== ASSIGNMENT ==
Which lines of the data include the string "pitch"? List them all.

== SOURCE DATA ==
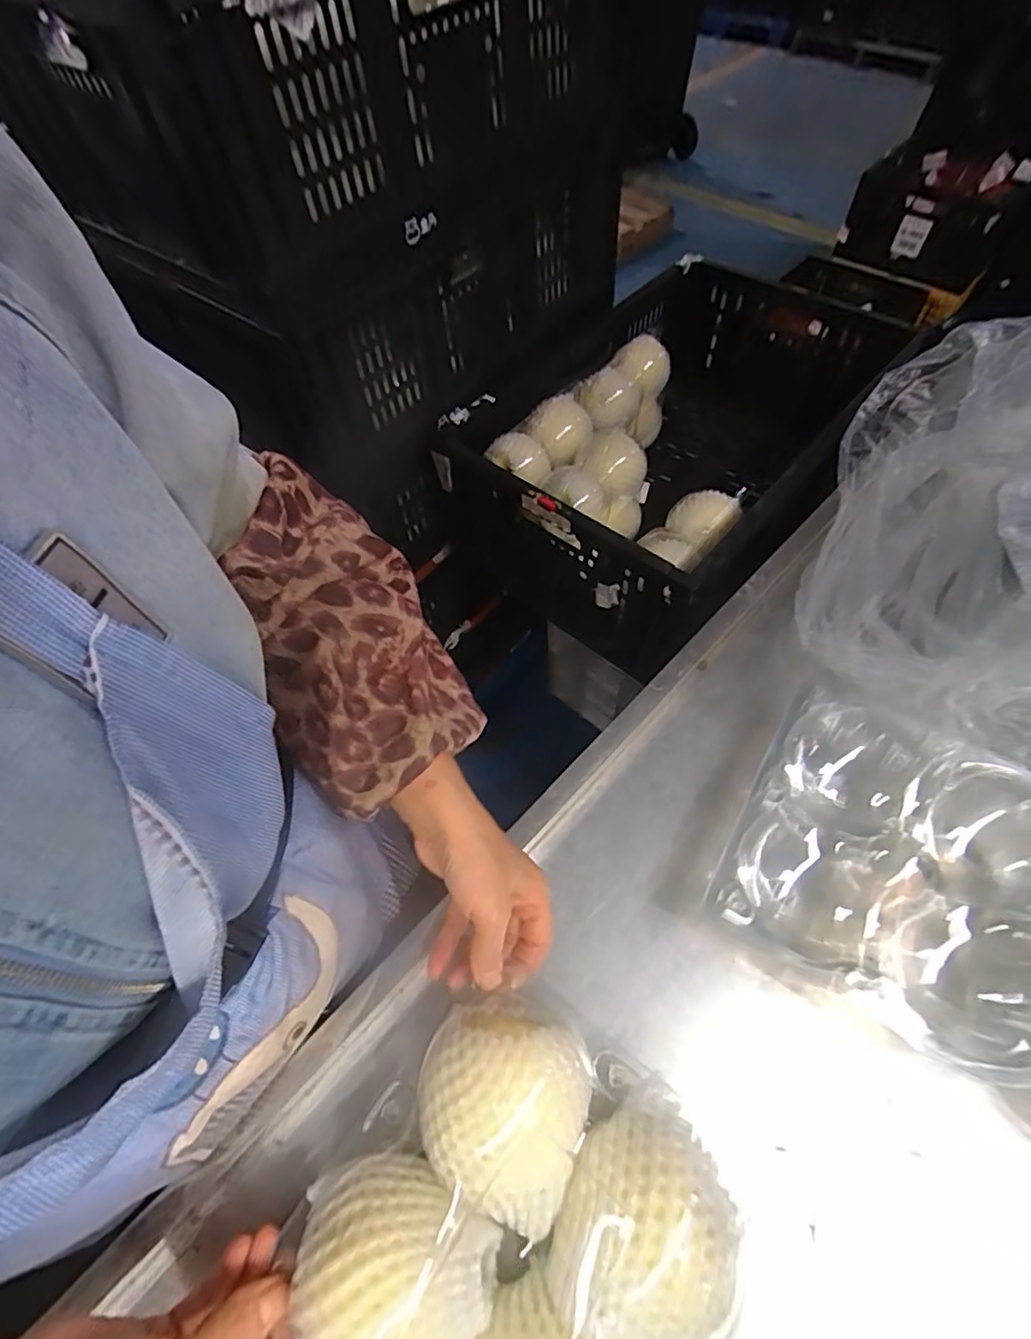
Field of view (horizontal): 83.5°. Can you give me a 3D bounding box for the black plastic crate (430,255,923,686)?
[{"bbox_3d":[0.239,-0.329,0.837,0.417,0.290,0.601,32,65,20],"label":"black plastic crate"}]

...

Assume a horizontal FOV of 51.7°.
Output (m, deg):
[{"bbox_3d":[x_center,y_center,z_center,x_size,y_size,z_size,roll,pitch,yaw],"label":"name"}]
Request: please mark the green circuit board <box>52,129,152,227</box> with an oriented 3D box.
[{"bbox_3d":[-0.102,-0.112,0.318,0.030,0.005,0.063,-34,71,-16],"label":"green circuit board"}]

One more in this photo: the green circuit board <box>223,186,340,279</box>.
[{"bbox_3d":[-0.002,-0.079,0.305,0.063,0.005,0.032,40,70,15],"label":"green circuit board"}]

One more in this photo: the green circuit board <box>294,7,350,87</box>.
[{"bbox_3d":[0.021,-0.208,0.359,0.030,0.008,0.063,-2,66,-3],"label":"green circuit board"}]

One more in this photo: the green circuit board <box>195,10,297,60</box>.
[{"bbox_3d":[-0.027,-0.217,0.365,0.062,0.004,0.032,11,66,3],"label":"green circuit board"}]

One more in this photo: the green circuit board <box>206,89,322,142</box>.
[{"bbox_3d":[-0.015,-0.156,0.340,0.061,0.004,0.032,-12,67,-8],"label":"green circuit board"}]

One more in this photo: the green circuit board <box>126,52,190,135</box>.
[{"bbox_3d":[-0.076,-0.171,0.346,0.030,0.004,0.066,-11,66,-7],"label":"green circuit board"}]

==

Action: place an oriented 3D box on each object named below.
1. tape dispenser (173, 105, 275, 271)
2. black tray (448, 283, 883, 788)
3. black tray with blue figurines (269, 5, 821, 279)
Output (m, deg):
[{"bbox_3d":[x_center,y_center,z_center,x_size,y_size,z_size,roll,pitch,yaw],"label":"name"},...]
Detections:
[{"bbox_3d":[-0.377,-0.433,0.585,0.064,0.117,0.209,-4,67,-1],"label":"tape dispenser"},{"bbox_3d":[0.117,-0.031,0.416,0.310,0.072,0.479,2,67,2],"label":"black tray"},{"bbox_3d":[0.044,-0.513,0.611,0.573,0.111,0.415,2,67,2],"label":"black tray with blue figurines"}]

== WRITTEN RESPONSE ==
[{"bbox_3d":[x_center,y_center,z_center,x_size,y_size,z_size,roll,pitch,yaw],"label":"name"}]
[{"bbox_3d":[x_center,y_center,z_center,x_size,y_size,z_size,roll,pitch,yaw],"label":"name"},...]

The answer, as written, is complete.